The linguistic database in InfoCodex contains over three
million classified words/phrases linked to a universal taxonomy (ontology).
This forms the basis for the cross-lingual content recognition ("understanding
the content of a document"), and for the automatic document categorization
by the integrated neural network technology ("grouping of the documents
in well-organized bookshelves").
It is chiefly the linguistic database that enables InfoCodex to automatically
match documents according to their content and to categorize these documents
without any cumbersome training.
How is the linguistic database kept up-to-date?
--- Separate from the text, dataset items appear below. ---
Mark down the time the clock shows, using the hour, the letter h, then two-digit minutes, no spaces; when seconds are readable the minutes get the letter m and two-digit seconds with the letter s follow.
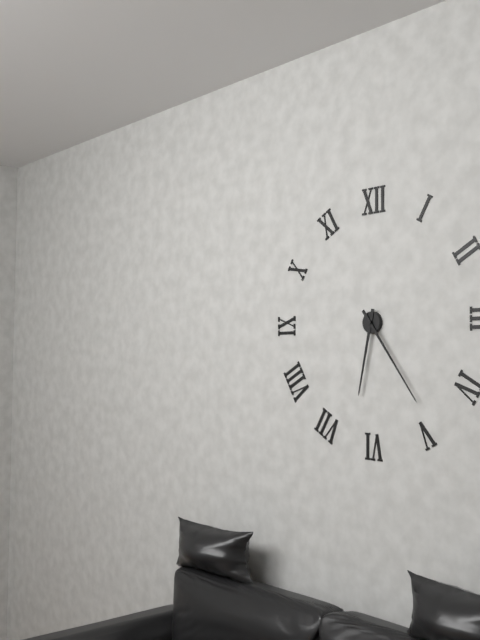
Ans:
6h24
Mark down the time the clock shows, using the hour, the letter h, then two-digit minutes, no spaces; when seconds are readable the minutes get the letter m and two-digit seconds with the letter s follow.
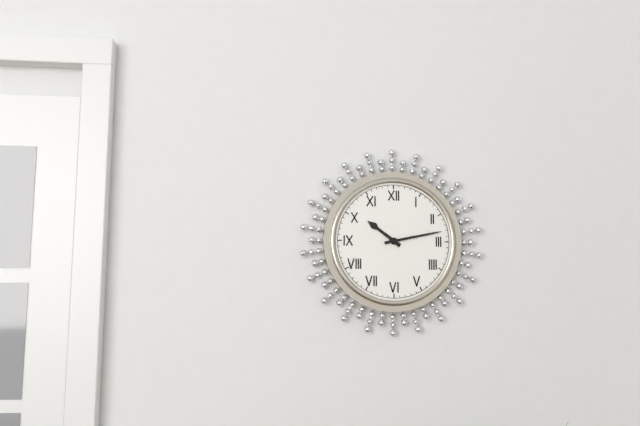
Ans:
10h13
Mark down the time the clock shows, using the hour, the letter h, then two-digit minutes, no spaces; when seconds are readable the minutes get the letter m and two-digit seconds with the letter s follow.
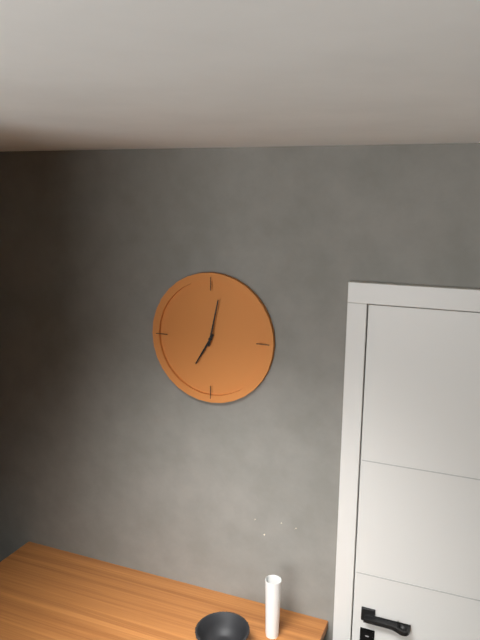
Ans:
7h02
InfoCodex' linguistic database is based on some 100 major
sources such as the WordNet of the Princeton University, the EuroVoc
of the EU, the AgriVoc of the United Nations. It is continuously updated
from these sources, and it is also extended with names of new celebrites
and with new brands.
Can users supply their own vocabularies and their own
thesaurus?
Yes, they can. For example, a German manufacturer of electronic
components has easily integrated a structured list of 50,000 parts in
the form of a front-end linguistic database; this list will have priority
over the standard InfoCodex linguistic database.
However, in most cases, neither special vocabularies nor
a thesaurus are needed. Adding a thesaurus with 8,000 words to InfoCodex
is not an improvement from 0 to 8,000 words, but merely an increase
from the already existing 3,000,000 words/phrases to 3,008,000, which
represents an increase of less than 0.3%.